I love that I can reference Politzki’s Law here. If competition is for losers, repetition is for computers. If everything in the world is organized and automated, you will create value by creating entirely new things.
Let’s reference some more Politzki family history here.
Punch Cards → Intelligent Decisions
My grandfather is one of the people I admire the most in the world. When he moved to the United States, he got a job writing punch cards, a very primitive form of programming. One layer of abstraction for memory for these gigantic machines.
He then programmed COBOL for banks. Abstractions for programming languages enable humans to manipulate increasing amounts of complexity with the move of a finger.
Memory punch card.
Today, I am also building memory and automations. Very similar solutions interestingly, however, the technology takes a drastically different form.
For instance, the memory that I am building more resembles the architecture of the human brain and is incredibly complex.

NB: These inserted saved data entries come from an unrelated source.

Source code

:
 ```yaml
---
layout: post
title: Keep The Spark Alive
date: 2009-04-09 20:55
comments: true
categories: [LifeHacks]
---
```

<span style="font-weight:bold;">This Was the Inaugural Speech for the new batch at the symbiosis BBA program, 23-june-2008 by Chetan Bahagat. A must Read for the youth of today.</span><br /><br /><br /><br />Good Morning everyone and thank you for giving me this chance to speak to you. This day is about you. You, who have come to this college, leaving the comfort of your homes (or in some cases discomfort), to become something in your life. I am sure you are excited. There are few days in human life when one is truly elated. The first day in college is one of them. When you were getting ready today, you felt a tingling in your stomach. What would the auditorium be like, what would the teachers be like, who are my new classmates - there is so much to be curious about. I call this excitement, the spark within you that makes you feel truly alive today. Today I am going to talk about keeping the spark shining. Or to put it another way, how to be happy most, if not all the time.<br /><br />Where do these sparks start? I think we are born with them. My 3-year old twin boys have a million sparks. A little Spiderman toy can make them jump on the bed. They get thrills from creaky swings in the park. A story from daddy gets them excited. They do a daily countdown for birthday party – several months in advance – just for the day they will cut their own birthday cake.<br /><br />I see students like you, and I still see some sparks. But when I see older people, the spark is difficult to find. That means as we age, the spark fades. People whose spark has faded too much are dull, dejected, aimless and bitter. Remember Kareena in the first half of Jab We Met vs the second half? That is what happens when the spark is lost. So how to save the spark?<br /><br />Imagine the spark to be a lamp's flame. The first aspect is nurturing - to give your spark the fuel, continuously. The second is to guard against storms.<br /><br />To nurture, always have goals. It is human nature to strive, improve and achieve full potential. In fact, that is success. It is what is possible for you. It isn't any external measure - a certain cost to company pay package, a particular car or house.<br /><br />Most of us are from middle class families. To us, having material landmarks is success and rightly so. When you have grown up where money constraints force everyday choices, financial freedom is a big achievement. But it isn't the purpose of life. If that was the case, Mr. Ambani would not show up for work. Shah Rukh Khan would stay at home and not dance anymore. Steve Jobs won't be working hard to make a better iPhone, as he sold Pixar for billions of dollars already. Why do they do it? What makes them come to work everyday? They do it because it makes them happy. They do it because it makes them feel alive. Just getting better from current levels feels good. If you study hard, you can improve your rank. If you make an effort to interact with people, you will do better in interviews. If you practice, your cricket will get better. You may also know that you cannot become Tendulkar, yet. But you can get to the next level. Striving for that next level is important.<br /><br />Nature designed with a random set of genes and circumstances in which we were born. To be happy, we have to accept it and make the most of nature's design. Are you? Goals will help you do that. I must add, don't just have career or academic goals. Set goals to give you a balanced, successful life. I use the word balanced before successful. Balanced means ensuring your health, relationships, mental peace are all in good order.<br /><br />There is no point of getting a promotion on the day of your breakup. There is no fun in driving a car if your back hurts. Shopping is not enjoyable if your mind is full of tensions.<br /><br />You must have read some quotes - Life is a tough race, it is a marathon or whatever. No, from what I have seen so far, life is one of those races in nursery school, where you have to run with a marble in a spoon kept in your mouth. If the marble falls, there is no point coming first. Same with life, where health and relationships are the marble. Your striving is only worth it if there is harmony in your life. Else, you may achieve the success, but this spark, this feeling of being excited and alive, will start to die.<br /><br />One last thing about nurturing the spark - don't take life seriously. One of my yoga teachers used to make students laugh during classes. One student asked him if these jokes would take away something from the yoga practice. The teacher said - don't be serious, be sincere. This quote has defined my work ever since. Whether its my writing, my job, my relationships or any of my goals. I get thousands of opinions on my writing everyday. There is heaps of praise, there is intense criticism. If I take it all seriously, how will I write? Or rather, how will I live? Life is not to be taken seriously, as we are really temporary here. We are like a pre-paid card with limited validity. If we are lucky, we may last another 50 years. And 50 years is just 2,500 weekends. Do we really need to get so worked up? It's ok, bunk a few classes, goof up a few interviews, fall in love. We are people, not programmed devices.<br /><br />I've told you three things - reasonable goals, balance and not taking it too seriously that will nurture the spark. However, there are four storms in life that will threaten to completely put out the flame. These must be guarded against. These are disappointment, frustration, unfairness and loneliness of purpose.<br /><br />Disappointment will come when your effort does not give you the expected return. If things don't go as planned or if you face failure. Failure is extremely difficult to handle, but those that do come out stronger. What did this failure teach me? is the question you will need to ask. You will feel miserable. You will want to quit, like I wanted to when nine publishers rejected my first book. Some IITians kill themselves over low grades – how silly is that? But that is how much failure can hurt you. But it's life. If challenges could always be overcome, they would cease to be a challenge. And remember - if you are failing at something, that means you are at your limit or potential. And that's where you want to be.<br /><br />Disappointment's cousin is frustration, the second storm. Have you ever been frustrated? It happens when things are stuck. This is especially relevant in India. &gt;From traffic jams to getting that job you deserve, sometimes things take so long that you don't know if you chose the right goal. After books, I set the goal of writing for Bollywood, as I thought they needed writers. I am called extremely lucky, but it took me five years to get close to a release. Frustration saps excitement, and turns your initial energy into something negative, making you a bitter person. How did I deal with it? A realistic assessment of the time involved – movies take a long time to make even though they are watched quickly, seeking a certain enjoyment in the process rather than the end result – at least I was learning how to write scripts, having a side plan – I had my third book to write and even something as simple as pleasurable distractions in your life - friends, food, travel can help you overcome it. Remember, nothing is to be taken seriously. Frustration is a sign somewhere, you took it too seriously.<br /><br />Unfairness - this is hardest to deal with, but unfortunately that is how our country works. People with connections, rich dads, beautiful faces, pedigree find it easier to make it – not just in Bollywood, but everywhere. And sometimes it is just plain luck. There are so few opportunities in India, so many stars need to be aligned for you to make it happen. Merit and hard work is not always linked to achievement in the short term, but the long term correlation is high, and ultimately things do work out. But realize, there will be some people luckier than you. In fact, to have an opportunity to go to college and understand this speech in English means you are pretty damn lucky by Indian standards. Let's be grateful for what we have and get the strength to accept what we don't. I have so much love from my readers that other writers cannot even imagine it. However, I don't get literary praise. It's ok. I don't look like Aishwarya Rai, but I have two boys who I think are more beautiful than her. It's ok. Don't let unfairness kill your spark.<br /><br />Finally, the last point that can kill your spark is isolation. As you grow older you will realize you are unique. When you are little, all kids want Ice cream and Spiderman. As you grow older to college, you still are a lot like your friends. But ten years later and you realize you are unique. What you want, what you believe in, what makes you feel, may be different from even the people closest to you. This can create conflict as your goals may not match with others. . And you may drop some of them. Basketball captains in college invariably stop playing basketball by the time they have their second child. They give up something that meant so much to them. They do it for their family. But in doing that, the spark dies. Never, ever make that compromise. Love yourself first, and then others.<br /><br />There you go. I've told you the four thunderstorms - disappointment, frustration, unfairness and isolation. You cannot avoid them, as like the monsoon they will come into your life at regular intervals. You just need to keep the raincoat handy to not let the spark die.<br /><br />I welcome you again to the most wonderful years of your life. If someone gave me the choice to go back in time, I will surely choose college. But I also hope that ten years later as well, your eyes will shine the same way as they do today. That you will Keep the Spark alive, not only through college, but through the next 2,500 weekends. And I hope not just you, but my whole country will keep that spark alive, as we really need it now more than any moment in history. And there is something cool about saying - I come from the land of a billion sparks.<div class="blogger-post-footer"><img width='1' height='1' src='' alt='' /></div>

I’ve never learned COBOL, but I can program it today through natural language alone. The leverage humans hold in 2025 is incredible.
Computers mastered organizing complexity through binary logic and if-then statements. Now we're at another inflection point: AI agents that can execute multi-step processes automatically. Further, they are able to make pretty damn good decisions using learned logic and reason. Often better than us.
So you could make an agent that looks up the best restaurants in the area, then that feeds into another to make a reservation for you. This is a simple automation, but if it works on these simple two-step processes, it will work on much larger processes as well.
Where are the Agents/Aliens?
I’ve built pretty amazing agents over the last several months. The question that I then have is where are the other agents? If we refer to the Startup Fermi Paradox I coined in the last essay, it is clear that the reason for this is that there have been certain limitations. Most of the agents I have seen are bullshit. But it’s not their fault.
These aren’t really becoming products. They are being built out internally. And the bottleneck is the humans. First off, it’s hard to communicate these products to non-technical business owners.
When I was working at Shaper, there was a company building out automations that did quite well. The demand was there. When I was selling into e-commerce, I saw similar demand. Today, there is increasing supply catching up with platforms like n8n. Pete Koomen of YC also told me he was optimistic about these platforms for building agents.
Like many technological cycles, the limitation is in technical proficiency and people who can actually build the damn thing. You should try to become the person who can actually build it.
The lesson that I’ve taken from all of this is to sell into developers.
Coding is the First Thing That Works
Coding is deterministic and logical enough at its core that the first agents that are working are coding agents like Cursor and Windsurf. They also provide another lens into the future in how they have used their early success and use on the platform to create a flywheel of product improvements.
In these logical domains, that do not have the messiness that is human existence, we can build things that work. I had come around to the importance of selling to developers when I was talking to a friend after a hackathon about an interesting idea he had (more on this in the next essay).
Many of the products I’m seeing, like Greptile, are automated code review and such, domains where agents are good enough that they can have some impact.
The CEO of Apify told me the simple version of this, “build the version of the product that AI is better than humans at.” Code is a perfect example of this.
The Future Will Take Time
OpenAI massively overspent trying to build AGI. The models are leveling off in performance. The bottleneck to progress is us.
It took about 40 years for the United States to transition from only 10% of households having electricity to 90%. Even though the technology existed, it was evenly distributed for a very long time. We really need to push people here to accelerate adoption.